Romancière prolifique et poétesse, Ouarda Baziz-Cherifi est l’auteure d’une œuvre riche comptant six romans, cinq recueils de poésie et un livre de nouvelles. Ancienne enseignante d’anglais, elle a vu son talent récompensé à l’étranger, décrochant la deuxième place au prix international de poésie L.S. Senghor (Milan, 2019) et le premier prix du concours « Femmes de demain » (Paris, 2020). Aujourd’hui, elle utilise sa plume comme un miroir de la société, s’inspirant de faits réels et de son vécu pour témoigner, avec sensibilité, des réalités socio-culturelles de son pays. Elle sera présente du 15 au 17 avril, à la bibliothèque communale de Freha qui ccueillera la première édition du Salon du Livre d’At Jennad en hommage au Moudjahid, érudit et écrivain Mohamed Salah Seddik. Elle y présentera son dernier roman « Les fantômes du passé ».
Le Chélif : En tant qu’ancienne professeure d’anglais, comment la langue et la littérature anglophones (on pense aux poètes romantiques) irriguent-elles votre propre écriture en français ?
Ouarda Baziz Cherifi : Pourquoi moi un professeur D’anglais préfère t’elle écrire en français ? J’ai beau aimer, parler et enseigner la langue de Shakespeare, ma passion de l’écriture est née de mon amour de la lecture en français. Ce qui a déclenché en moi cette fibre française que j’ai en moi. Les premiers auteurs que j’ai lus au cem puis au lycée étaient tous français et voilà j’ai été contaminée par l’expression française. Quand on a lu Guy des Cars à 14 ans, on en devient amoureuse et on baigne dans tous les autres ouvrages. Disons que la langue anglaise m’a fait vivre et la langue française m’a libérée.
La retraite est souvent vue comme une « seconde vie ». Est-ce que l’écriture est devenue pour vous une nouvelle forme d’enseignement, ou au contraire, un espace de liberté totale où vous n’avez plus de comptes à rendre à la pédagogie ?
La retraite est en effet une seconde vie où on apprend à vivre, à marcher, à dormir, à agir autrement. Pour ce qui est de mon écriture, j’ai écrit les trois premiers ouvrages (un livre de nouvelles et deux recueils de poésie) quelques années avant ma retraite. J’avais toujours, en dépit de mon emploi de temps chargé, trouver du temps pour écrire. L’inspiration trouvait chez moi un espace libre où elle pouvait entrer à tout moment. Puis à ma retraite, l’envie d’écrire plus amplement et plus longuement m’a fascinée et j’ai vite répondu positivement. Sachez que la pédagogie ne m’a jamais quittée. Je la porte en moi dans mes tripes, même dans ma communication avec les jeunes que je rencontre ici et là. J’ai d’ailleurs concrétisé ce côté pédagogique moraliste en écrivant des histoires pour jeunesse…
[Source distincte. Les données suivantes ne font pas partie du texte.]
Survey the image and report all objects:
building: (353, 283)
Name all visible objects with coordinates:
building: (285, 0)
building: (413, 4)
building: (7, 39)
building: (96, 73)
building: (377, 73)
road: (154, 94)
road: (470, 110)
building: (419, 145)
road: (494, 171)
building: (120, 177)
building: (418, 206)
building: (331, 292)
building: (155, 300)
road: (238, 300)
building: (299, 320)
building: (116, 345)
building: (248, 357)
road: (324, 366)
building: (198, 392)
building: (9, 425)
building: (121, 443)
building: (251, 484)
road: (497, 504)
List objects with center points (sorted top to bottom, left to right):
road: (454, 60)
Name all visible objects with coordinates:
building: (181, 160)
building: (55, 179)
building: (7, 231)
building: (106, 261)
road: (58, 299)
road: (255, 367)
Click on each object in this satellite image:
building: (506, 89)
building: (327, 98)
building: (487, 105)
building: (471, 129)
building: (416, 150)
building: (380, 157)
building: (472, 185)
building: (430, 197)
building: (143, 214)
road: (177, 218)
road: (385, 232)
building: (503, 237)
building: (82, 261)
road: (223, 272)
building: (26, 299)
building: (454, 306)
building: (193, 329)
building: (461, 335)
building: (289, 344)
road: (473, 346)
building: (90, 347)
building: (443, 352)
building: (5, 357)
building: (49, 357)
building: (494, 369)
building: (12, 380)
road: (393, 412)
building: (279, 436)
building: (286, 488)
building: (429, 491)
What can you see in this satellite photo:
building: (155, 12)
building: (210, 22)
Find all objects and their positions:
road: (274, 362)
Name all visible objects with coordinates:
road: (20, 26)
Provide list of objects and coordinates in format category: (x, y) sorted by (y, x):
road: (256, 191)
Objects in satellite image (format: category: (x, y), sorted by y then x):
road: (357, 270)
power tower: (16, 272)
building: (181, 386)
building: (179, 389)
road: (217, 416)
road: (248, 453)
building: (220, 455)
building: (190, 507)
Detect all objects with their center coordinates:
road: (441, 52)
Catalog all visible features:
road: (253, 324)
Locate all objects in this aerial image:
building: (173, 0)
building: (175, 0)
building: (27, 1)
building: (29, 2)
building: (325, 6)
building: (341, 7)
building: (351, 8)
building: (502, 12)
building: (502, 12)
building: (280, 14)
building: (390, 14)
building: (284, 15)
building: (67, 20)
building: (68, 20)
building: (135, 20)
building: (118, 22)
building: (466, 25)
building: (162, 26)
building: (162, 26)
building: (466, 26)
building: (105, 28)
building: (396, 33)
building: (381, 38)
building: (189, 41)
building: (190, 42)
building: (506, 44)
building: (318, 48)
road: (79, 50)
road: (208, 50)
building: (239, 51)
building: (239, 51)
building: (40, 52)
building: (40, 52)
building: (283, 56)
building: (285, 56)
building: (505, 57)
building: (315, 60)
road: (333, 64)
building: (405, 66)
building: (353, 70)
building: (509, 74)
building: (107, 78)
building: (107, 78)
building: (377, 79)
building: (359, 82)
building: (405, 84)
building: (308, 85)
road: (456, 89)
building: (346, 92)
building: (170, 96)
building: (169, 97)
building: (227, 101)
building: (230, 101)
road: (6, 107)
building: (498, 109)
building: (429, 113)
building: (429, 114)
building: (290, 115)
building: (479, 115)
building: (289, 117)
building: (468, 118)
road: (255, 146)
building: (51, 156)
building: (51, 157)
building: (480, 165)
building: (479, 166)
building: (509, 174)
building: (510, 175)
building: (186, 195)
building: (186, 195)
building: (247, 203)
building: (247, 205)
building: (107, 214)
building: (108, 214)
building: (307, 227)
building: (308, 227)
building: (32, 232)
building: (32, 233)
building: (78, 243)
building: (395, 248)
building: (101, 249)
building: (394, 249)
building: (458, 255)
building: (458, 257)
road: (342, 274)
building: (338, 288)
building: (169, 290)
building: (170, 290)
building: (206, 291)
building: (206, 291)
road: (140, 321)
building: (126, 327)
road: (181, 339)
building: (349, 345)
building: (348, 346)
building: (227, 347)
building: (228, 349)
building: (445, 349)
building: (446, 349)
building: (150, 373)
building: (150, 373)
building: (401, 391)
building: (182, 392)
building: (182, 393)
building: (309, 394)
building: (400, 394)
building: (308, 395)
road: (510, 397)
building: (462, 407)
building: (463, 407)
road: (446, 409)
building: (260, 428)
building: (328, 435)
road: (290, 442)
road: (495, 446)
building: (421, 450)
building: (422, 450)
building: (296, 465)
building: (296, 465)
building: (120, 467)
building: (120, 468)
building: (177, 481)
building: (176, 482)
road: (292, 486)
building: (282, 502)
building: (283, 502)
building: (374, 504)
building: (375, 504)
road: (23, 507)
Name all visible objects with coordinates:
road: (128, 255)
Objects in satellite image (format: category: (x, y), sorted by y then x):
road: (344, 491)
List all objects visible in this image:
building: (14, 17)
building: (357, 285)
Pour vous, la poésie devrait-elle nécessairement « servir » une cause, ou la beauté des mots suffirait-elle, à elle seule, à transformer le monde ?
La poésie est une thérapie qui soigne et libère, qui aime et courtoise, qui accuse et dénonce, qui rit et pleure, qui crie et insinue, qui séduit et subjugue et qui heurte et blesse. Tout le monde n’est pas poète et toutes les formes de poésie ne sont pas perceptibles par tout le monde. Quant à moi, la poésie est mon autre. Celle qui écoute mes vagues intérieures et les transforme en quatrains et en rimes. La vie est un poème. Elle a la magie de transformer les choses et de rendre beau ce qui semble laid à vue d’œil.
Comment parvenez-vous à faire cohabiter la musicalité du vers avec la dureté des réalités sociales que vous dénoncez ?
Ma poésie est simple, authentique et sincère. Ses mots, une fois nés, guérissent mes maux. Je termine toujours mes quatrains par une touche d’espoir et n’est-il pas vrai que l’espoir est beau? A travers mon écriture (romans et poésie), j ‘exhibe des douleurs vécues mais, en même temps, je trouve que chaque douleur me forge alors voilà pourquoi et comment je peux donner à un mal sa part de bien et de soulagement et à chaque douleur sa part de réconfort et de sourire. La douleur s’estompe dès qu’apparaît au bout du texte cette lueur d’espoir qui promet le meilleur.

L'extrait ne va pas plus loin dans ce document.